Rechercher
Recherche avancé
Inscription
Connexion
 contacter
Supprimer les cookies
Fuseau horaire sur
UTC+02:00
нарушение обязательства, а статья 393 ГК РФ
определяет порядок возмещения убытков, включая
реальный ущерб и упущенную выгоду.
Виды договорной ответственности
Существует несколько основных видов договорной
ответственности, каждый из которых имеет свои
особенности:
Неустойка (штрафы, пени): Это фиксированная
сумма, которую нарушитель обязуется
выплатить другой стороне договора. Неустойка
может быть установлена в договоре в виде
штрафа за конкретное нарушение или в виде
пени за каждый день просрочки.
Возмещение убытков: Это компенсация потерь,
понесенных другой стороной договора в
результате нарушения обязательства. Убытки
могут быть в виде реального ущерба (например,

::::::::

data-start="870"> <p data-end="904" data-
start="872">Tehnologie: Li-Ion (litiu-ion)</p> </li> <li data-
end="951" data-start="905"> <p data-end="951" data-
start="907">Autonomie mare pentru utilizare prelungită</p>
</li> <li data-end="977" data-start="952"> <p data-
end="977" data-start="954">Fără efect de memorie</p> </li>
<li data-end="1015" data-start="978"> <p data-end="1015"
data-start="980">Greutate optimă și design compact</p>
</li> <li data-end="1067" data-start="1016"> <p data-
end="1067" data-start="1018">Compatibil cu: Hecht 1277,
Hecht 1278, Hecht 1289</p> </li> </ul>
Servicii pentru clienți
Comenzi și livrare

::::::::

Pull out every line of the listing above that contains the string "data".

data-start="870"> <p data-end="904" data-
start="872">Tehnologie: Li-Ion (litiu-ion)</p> </li> <li data-
end="951" data-start="905"> <p data-end="951" data-
</li> <li data-end="977" data-start="952"> <p data-
end="977" data-start="954">Fără efect de memorie</p> </li>
<li data-end="1015" data-start="978"> <p data-end="1015"
data-start="980">Greutate optimă și design compact</p>
</li> <li data-end="1067" data-start="1016"> <p data-
end="1067" data-start="1018">Compatibil cu: Hecht 1277,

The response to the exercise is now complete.